The sample was restricted to adult patients and excluded some of the very small hospitals in California. The key outcome variables were (1) LOS, (2) revisitation rates to the ED, (3) hospital readmission, and (4) patient mortality; the key predictor was ED crowding on the day of discharge. Crowding in this study was fairly crudely defined as the ED census on that day, rather than other more direct measures of crowding (such as NEDCOS scores), because the data were not available. Crowding was defined in relation to normal conditions. For example, if a hospital had an average ED census of 100, any value above 100 was considered more crowded. The authors generated 50th percentile, 75th percentile, and 90th percentile crowding levels for each hospital and used these as the predictor.
Their statistical models were adjusted for hospital size, teaching status, and other observable variables, and they used a variety of reasonable econometric techniques and sensitivity analyses to validate the robustness of the findings.
Ultimately, data on 5,784,253 inpatient admissions from 307 hospitals through the study period were analyzed.
The top-line findings were that hospital LOS increased with increasing crowding.

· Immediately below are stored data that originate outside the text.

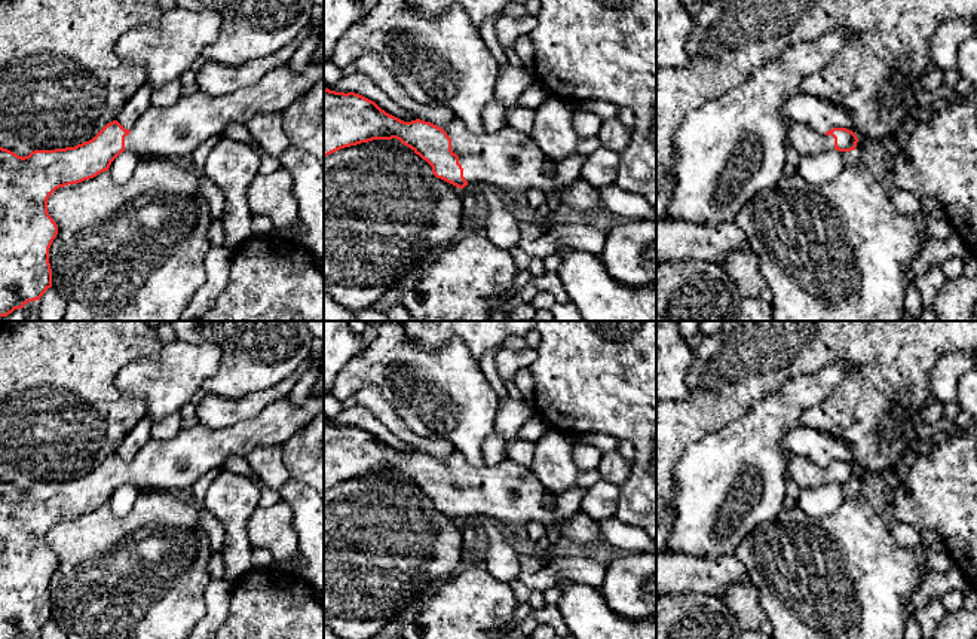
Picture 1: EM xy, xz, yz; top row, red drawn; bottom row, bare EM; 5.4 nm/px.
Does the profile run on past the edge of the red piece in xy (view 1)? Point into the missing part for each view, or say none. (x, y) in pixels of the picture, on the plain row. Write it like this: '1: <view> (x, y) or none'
1: xy (174, 465)

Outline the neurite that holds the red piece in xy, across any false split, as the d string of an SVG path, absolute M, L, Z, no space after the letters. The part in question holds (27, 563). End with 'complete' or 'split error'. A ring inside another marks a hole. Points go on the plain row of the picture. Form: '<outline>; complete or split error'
M312 391L301 406L281 397L269 403L255 418L223 429L211 429L199 424L190 429L181 429L172 440L150 440L131 464L113 453L89 474L65 481L34 483L24 490L0 480L0 639L24 639L28 635L40 633L46 623L52 620L49 581L56 571L58 559L48 545L48 532L56 522L82 516L108 504L111 495L125 483L134 483L141 490L160 490L189 498L192 486L209 470L223 468L229 456L246 458L257 447L282 447L322 410L324 391L319 394Z; split error

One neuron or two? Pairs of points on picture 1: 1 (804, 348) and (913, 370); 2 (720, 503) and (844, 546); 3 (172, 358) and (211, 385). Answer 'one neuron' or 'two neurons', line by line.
1: one neuron
2: two neurons
3: two neurons

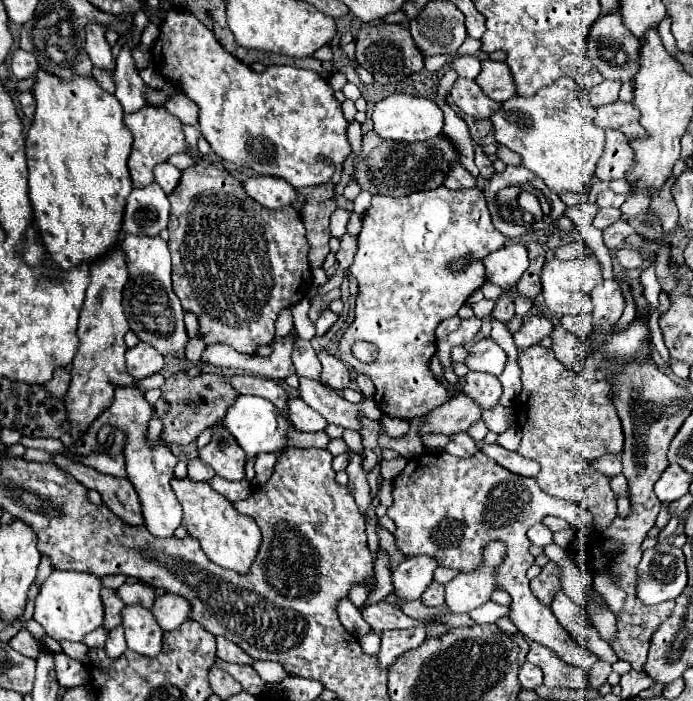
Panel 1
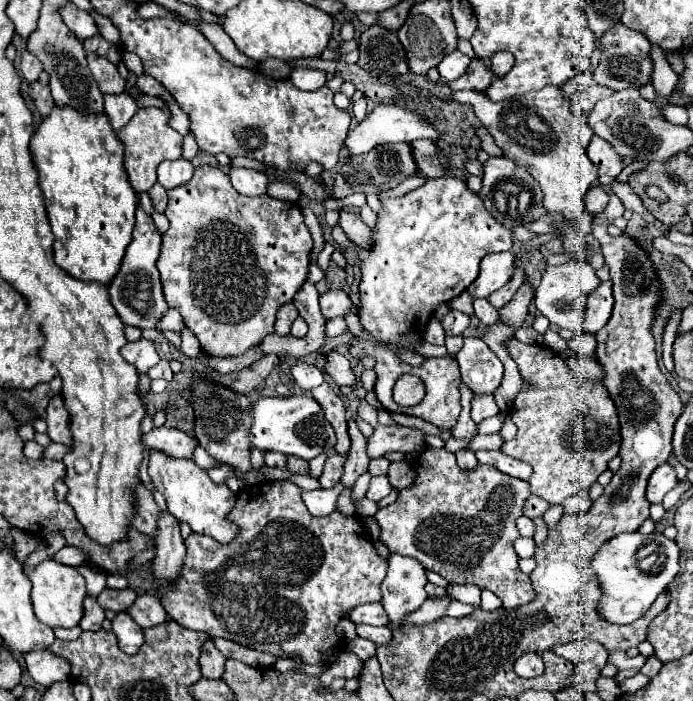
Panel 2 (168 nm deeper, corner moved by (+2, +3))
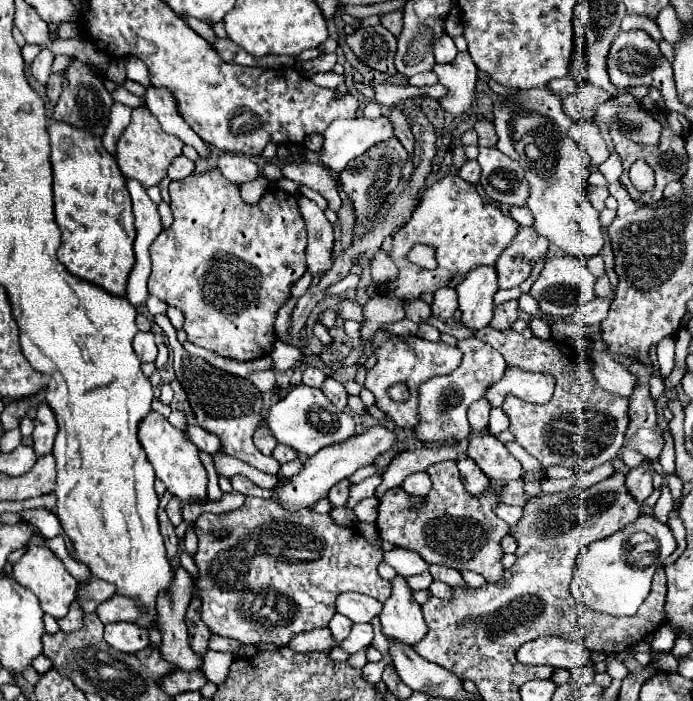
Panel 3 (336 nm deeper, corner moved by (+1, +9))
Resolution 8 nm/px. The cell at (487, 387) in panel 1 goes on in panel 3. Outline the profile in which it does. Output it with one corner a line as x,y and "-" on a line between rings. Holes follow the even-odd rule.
480,399
472,403
468,409
468,421
472,431
484,431
488,427
488,413
490,413
490,403
486,399

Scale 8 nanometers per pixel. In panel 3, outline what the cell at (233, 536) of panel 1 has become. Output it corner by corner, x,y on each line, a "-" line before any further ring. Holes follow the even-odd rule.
150,411
138,425
138,441
142,449
146,451
148,461
154,467
156,477
166,485
166,489
180,497
182,501
190,503
206,503
206,485
208,485
208,475
204,471
204,465
198,457
198,449
194,443
188,443
184,439
184,433
178,431
168,423
166,417
162,417
156,411

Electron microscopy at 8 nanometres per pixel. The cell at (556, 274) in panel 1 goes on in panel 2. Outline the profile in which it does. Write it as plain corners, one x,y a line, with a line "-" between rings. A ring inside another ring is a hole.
569,261
563,265
547,265
541,285
535,291
535,307
543,313
553,325
579,331
583,321
583,309
587,305
587,295
599,285
595,269
587,261

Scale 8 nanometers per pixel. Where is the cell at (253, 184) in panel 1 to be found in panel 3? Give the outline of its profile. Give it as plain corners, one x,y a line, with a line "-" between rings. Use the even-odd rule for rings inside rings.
220,153
218,155
218,169
228,181
232,181
236,185
252,181
260,175
258,165
252,159
238,155
238,153

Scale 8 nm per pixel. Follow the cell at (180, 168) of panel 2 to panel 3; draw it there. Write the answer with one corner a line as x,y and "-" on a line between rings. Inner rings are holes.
180,155
172,161
172,165
168,169
168,177
170,179
186,179
188,175
192,175
192,171
194,171
194,161

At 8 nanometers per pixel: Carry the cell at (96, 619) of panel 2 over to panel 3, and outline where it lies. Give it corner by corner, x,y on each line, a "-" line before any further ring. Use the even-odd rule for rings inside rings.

Although the increase was not large, a dose-response relationship was observed, in which LOS increased by approximately 1% as the crowding increased. Interestingly, higher ED census was associated with a slightly lower readmission rate at 30 days but no change in the ED revisitation rate. A higher risk of mortality was observed on crowded than uncrowded days.
The effects markedly differed depending on whether the admission was elective vs unscheduled. The longer LOS effect was driven by elective admissions (ie, patients with elective admission waited longer to be discharged), whereas the higher mortality and lower readmission effects were concentrated in patients with unscheduled admissions.
Why ED crowding on any given day would be associated with a higher risk of death is unclear. The finding that readmissions were lower when the ED was crowded seems somewhat odd. In addition, the effect sizes are fairly small overall, possibly because only crowding on the day of discharge was examined. The effects of a crowded ED may accumulate over days at a hospital, such that a patient exposed to multiple crowded days might be more affected than a patient exposed for only 1 day. A stronger strategy might have been to examine the cumulative effect of crowding rather than that on the discharge day. The findings may simply highlight that ED crowding stresses the entire hospital and affects the outcomes of patients who are already admitted to the hospital; consequently, hospital leaders must understand this effect and develop genuine interest in strategies to mitigate it.
EDITOR’S COMMENTARY: This is a huge study examining the relationship between ED crowding and patient outcomes. The findings suggest that ED crowding has small but measurable effects on a variety of patient outcomes including inpatient LOS and in-patient mortality, which seemingly should motivate hospital leaders to help relieve this problem.
John B. - January 18, 2023 1:39 PM
Readmissions lower on day of crowing: are we sending people home that we would otherwise admit?